Los restos de Nidia Soto, la fundadora del Hogar y comedor Brazos Abiertos, recibieron sepultura este domingo a la tarde en el parque de descanso Los Apóstoles.
Un numeroso grupo de amigos, conocidos y jóvenes que alguna vez asistieron al comedor que la mujer supo llevar adelante durante más de 20 años, la despidieron con mucho dolor.
La mujer de 85 años servía hasta 600 platos de comida por día y solía decir que "las personas que recibo me golpean la puerta a mitad de la noche con sus hijos muriéndose de frío y diciéndome que ya no tienen adónde ir".
Nidia había sido internada en abril en una clínica privada por el estado de abandono en que se encontraba y su salud había decaído mucho.

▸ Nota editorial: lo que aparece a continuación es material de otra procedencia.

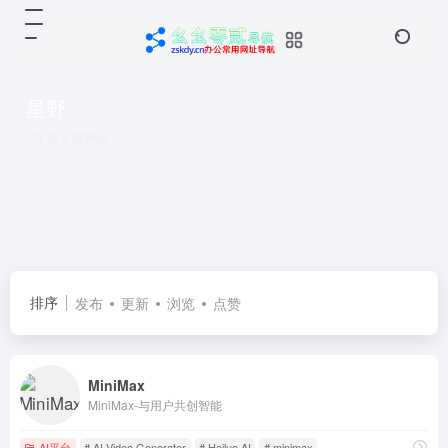
星野
共 2 篇网址
排序
发布
更新
浏览
点赞
MiniMax
MiniMax-与用户共创智能
AI平台
# AI Video Generator
# Hailuo AI
# minimax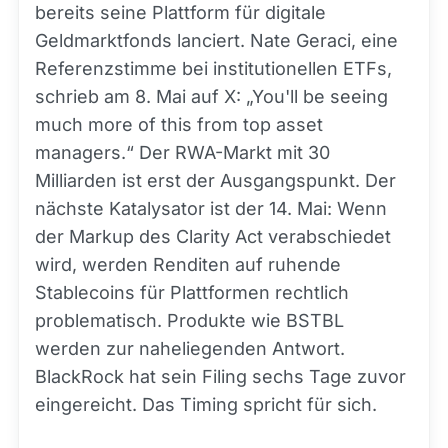
bereits seine Plattform für digitale
Geldmarktfonds lanciert. Nate Geraci, eine
Referenzstimme bei institutionellen ETFs,
schrieb am 8. Mai auf X: „You'll be seeing
much more of this from top asset
managers.“ Der RWA-Markt mit 30
Milliarden ist erst der Ausgangspunkt. Der
nächste Katalysator ist der 14. Mai: Wenn
der Markup des Clarity Act verabschiedet
wird, werden Renditen auf ruhende
Stablecoins für Plattformen rechtlich
problematisch. Produkte wie BSTBL
werden zur naheliegenden Antwort.
BlackRock hat sein Filing sechs Tage zuvor
eingereicht. Das Timing spricht für sich.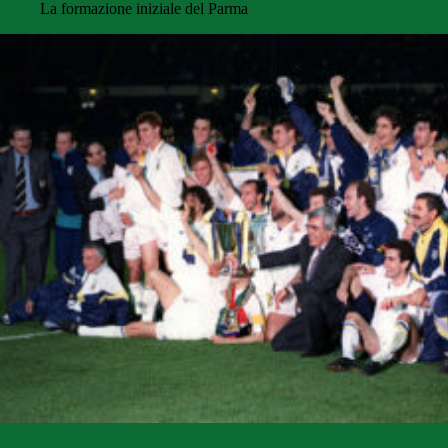
La formazione iniziale del Parma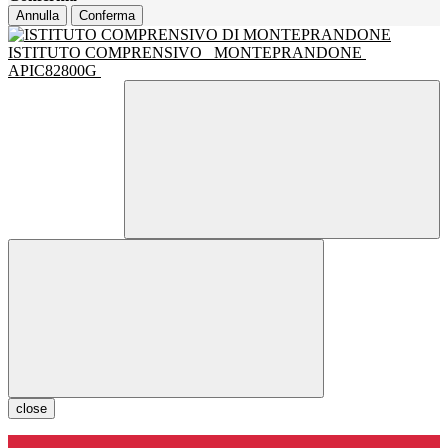
Annulla
Conferma
ISTITUTO COMPRENSIVO
MONTEPRANDONE
APIC82800G
close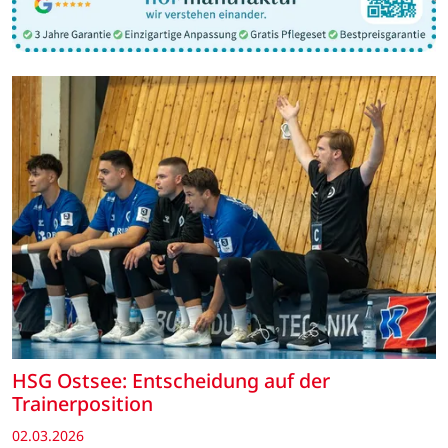
HSG Ostsee: Entscheidung auf der
Trainerposition
02.03.2026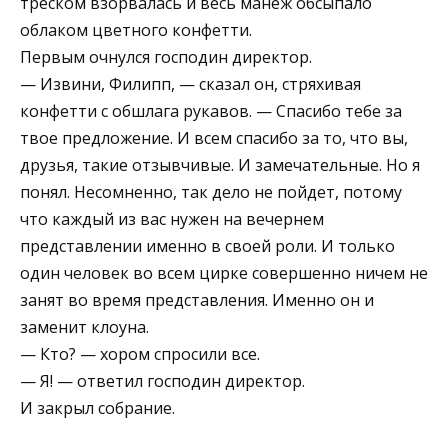
треском взорвалась и весь манеж обсыпало
облаком цветного конфетти.
Первым очнулся господин директор.
— Извини, Филипп, — сказал он, стряхивая
конфетти с обшлага рукавов. — Спасибо тебе за
твое предложение. И всем спасибо за то, что вы,
друзья, такие отзывчивые. И замечательные. Но я
понял. Несомненно, так дело не пойдет, потому
что каждый из вас нужен на вечернем
представлении именно в своей роли. И только
один человек во всем цирке совершенно ничем не
занят во время представления. Именно он и
заменит клоуна.
— Кто? — хором спросили все.
— Я! — ответил господин директор.
И закрыл собрание.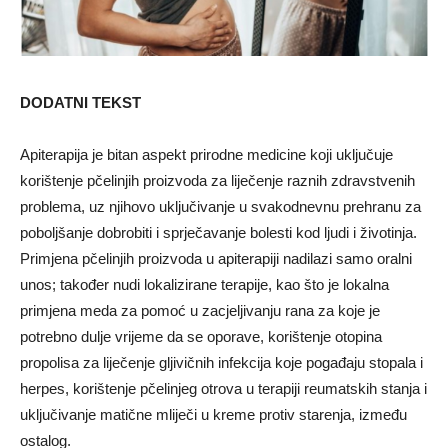
DODATNI TEKST
Apiterapija je bitan aspekt prirodne medicine koji uključuje
korištenje pčelinjih proizvoda za liječenje raznih zdravstvenih
problema, uz njihovo uključivanje u svakodnevnu prehranu za
poboljšanje dobrobiti i sprječavanje bolesti kod ljudi i životinja.
Primjena pčelinjih proizvoda u apiterapiji nadilazi samo oralni
unos; također nudi lokalizirane terapije, kao što je lokalna
primjena meda za pomoć u zacjeljivanju rana za koje je
potrebno dulje vrijeme da se oporave, korištenje otopina
propolisa za liječenje gljivičnih infekcija koje pogađaju stopala i
herpes, korištenje pčelinjeg otrova u terapiji reumatskih stanja i
uključivanje matične mliječi u kreme protiv starenja, između
ostalog.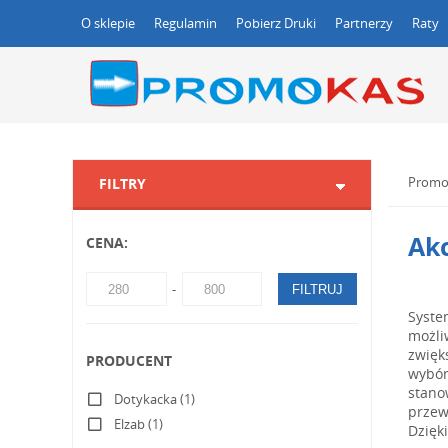
O sklepie
Regulamin
Pobierz Druki
Partnerzy
Raty
Promo
FILTRY
Ak
CENA:
FILTRUJ
Syste
możli
zwięk
PRODUCENT
wybór
stano
Dotykacka (1)
przew
Elzab (1)
Dzięk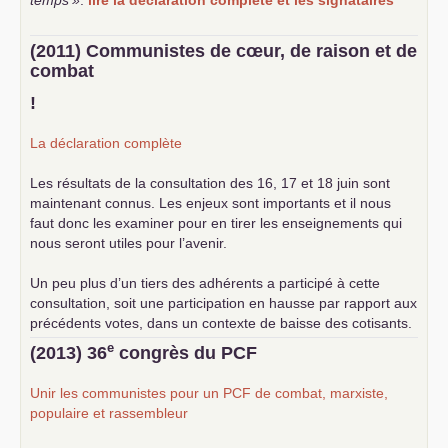
temps
»
.
lire la déclaration complète et les signataires
(2011) Communistes de cœur, de raison et de
combat
!
La déclaration complète
Les résultats de la consultation des 16, 17 et 18 juin sont
maintenant connus. Les enjeux sont importants et il nous
faut donc les examiner pour en tirer les enseignements qui
nous seront utiles pour l’avenir.
Un peu plus d’un tiers des adhérents a participé à cette
consultation, soit une participation en hausse par rapport aux
précédents votes, dans un contexte de baisse des cotisants.
... lire la suite
e
(2013) 36
congrès du
PCF
Unir les communistes pour un
PCF
de combat, marxiste,
populaire et rassembleur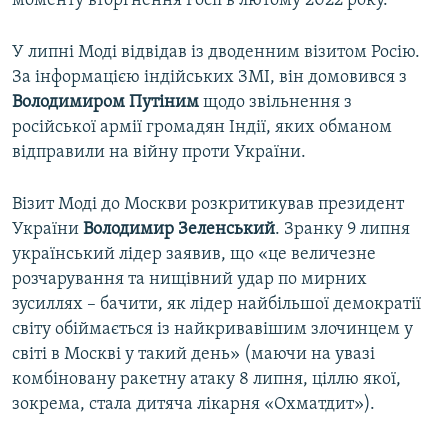
моменту вторгнення Росії в лютому 2022 року.
У липні Моді відвідав із дводенним візитом Росію.
За інформацією індійських ЗМІ, він домовився з
Володимиром
Путіним
щодо звільнення з
російської армії громадян Індії, яких обманом
відправили на війну проти України.
Візит Моді до Москви розкритикував президент
України
Володимир Зеленський
. Зранку 9 липня
український лідер заявив, що «це величезне
розчарування та нищівний удар по мирних
зусиллях – бачити, як лідер найбільшої демократії
світу обіймається із найкривавішим злочинцем у
світі в Москві у такий день» (маючи на увазі
комбіновану ракетну атаку 8 липня, ціллю якої,
зокрема, стала дитяча лікарня «Охматдит»).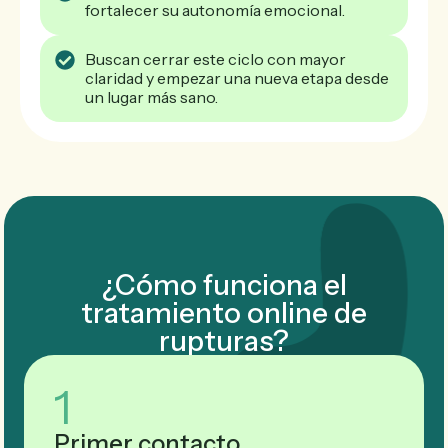
fortalecer su autonomía emocional.
Buscan cerrar este ciclo con mayor
claridad y empezar una nueva etapa desde
un lugar más sano.
¿Cómo funciona el
tratamiento online de
rupturas?
1
Primer contacto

Hacía cuatro años que se había quedado ciega.
Soto fundó el hogar en 1995, ubicado en Las Heras, para dar respuesta a niños en extrema situación de vulnerabilidad. Así, abrió las puertas de su propia casa para sacarlos de la calle y darles de comer. Con el tiempo, el hogar se amplió a un comedor que fue la solución para muchas familias en tiempos de crisis. A su vez, se daba capacitación a jóvenes, apoyo escolar y hasta funcionó una panadería.
"La sociedad que abandona a sus pequeños es una sociedad que se condena a un futuro de pobreza, ignorancia y delincuencia", dijo alguna vez Nidia. Por eso, ella sentía orgullo cuando señalaba que varios de los chicos que había cuidado ahora iban a la universidad.
Hace dos años atrás, el hogar sufrió un incendio que devastó sus instalaciones y por ello recibió la solidaridad de los mendocinos para poder seguir funcionando. El hogar funcionaba con la ayuda del Gobierno y de ciudadanos. Sin embargo, debido al deterioro de su salud, el hogar prácticamente había caído en estado de abandono y desatención.